Even though the festival was dominated by female crime and mystery writers and readers, men were not excluded from attending the events and several bravely attended the Victorian tea.

In addition to the four featured authors at Death in Holy Orders, the Victorian tea welcomed five guest WKI 2018 authors – Kim Moritsugu, Gail Bowen, R.M. Greenaway, and local authors Laurie Scott and Janet Kellough, as well as Delany.

“Each author has been asked a question that we would like them to talk about with reference to their own work. Rather than just the usual deal where an author stands up and reads and talks about their own work, the authors are going to be talking about writing,” said Kellough. “This has proved to be really popular because there are a lot of people out there who are interested in writing and so this is a real opportunity for them to hear what the authors have to say.”

Kellough noted another highlight for participants was plentiful opportunity to speak with authors and ask questions.

“It’s a similar format to last year for the tea as it worked so beautifully and it doesn’t seem to be something that is often done at a festival. There is so much interaction and so much useful information; we really want to have readers interact with the authors.”

The three-day event featuring nine established crime and mystery writers began with an evening of table-hopping – a kind of speed dating for authors to showcase one of their books. This year’s event also consisted of a panel discussion and two writers’ workshops, one led by Gail Bowen and the other by Delany.

Delany noted that each of the events was named after a P.D. James novel and included In Murderous Company, An Unsuitable Job for a Woman and Dark and Deadly.

As a co-founder of the event, David and Barbara Sweet, owners of Books and Company were on hand to deal with book purchases.

“It’s interesting because at a lot of books events now, book sales are not necessarily a focus. You know you always have to have a book seller there, but this event last year and so far this year, the book sales are really good,” said Sweet.

“These people are very serious about their crime fiction – both the writers and the people who read them. It’s great news from the point of view of a person who loves books. These are people who still like to hold a paper book.”

Proceeds of the weekend go back to the community in what Kellough describes as “co-operative” events benefitting organizations. “We’ve had contests and we’ve had a quiz, so the whole event is really set up to be fun,” she added.
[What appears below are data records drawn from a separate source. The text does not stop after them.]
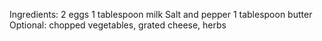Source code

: Ingredients:
2 eggs
1 tablespoon milk
Salt and pepper
1 tablespoon butter
Optional: chopped vegetables, grated cheese, herbs

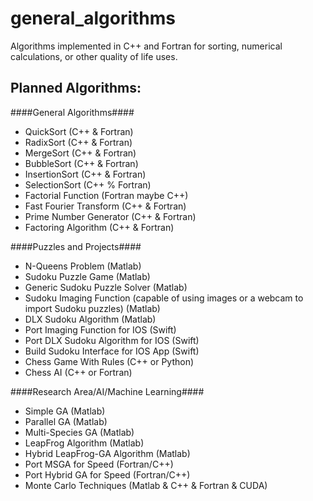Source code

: # general_algorithms
Algorithms implemented in C++ and Fortran for sorting, numerical calculations, or other quality of life uses.

## Planned Algorithms: ##

####General Algorithms####
* QuickSort (C++ & Fortran)
* RadixSort (C++ & Fortran)
* MergeSort (C++ & Fortran)
* BubbleSort (C++ & Fortran)
* InsertionSort (C++ & Fortran)
* SelectionSort (C++ % Fortran)
* Factorial Function (Fortran maybe C++)
* Fast Fourier Transform (C++ & Fortran)
* Prime Number Generator (C++ & Fortran)
* Factoring Algorithm (C++ & Fortran)

####Puzzles and Projects####
* N-Queens Problem (Matlab)
* Sudoku Puzzle Game (Matlab)
* Generic Sudoku Puzzle Solver (Matlab)
* Sudoku Imaging Function (capable of using images or a webcam to import Sudoku puzzles) (Matlab)
* DLX Sudoku Algorithm (Matlab)
* Port Imaging Function for IOS (Swift)
* Port DLX Sudoku Algorithm for IOS (Swift)
* Build Sudoku Interface for IOS App (Swift)
* Chess Game With Rules (C++ or Python)
* Chess AI (C++ or Fortran)

####Research Area/AI/Machine Learning####
* Simple GA (Matlab)
* Parallel GA (Matlab)
* Multi-Species GA (Matlab)
* LeapFrog Algorithm (Matlab)
* Hybrid LeapFrog-GA Algorithm (Matlab)
* Port MSGA for Speed (Fortran/C++)
* Port Hybrid GA for Speed (Fortran/C++)
* Monte Carlo Techniques (Matlab & C++ & Fortran & CUDA)

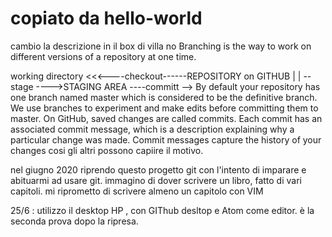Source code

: # copiato da hello-world
cambio la descrizione in il box di villa
no
Branching is the way to work on different versions of a repository at one time.

working directory  <<<----checkout------REPOSITORY on GITHUB
        |                                        |
        --stage ---->STAGING AREA ----committ -->
By default your repository has one branch named master which is considered to be the definitive branch. We use branches to experiment and make edits before committing them to master.
On GitHub, saved changes are called commits. Each commit has an associated commit message, which is a description explaining why a particular change was made. Commit messages capture the history of your changes  cosi gli altri possono capiire il motivo.

nel giugno 2020 riprendo questo progetto git con l'intento di imparare e abituarmi ad usare git.
immagino di dover scrivere un libro, fatto di vari capitoli.
mi riprometto di scrivere almeno un capitolo con VIM

25/6 :  utilizzo  il desktop HP , con GIThub desltop e Atom  come editor.
      è la seconda prova dopo la ripresa.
“Vicki and I are auctioning off character names Saturday night and the proceeds from that will go to Alternatives for Women and part of the proceeds of the workshops will be to the Library Building Fund, with today’s Victorian tea essentially a fundraiser for Friends of Rose House. Friday night’s table-hopping was in co-operation with Foods Not Bombs.”

Delany is pleased with the success of the second annual event.

“Many people have already thanked us for putting it on and people seem to be enjoying themselves. This event is sold out, the workshops were sold out and the evening events are bigger so more people can attend.

“We are pleased with our format.We think this is what authors want is a chance to mingle with the readers on a real one-to-one intimacy, and we seem to have achieved that and I am really pleased.”

Enjoying a Victorian afternoon tea at the Death in Holy Orders event at WKI 2018 at St. Andrew’s Presbyterian Church.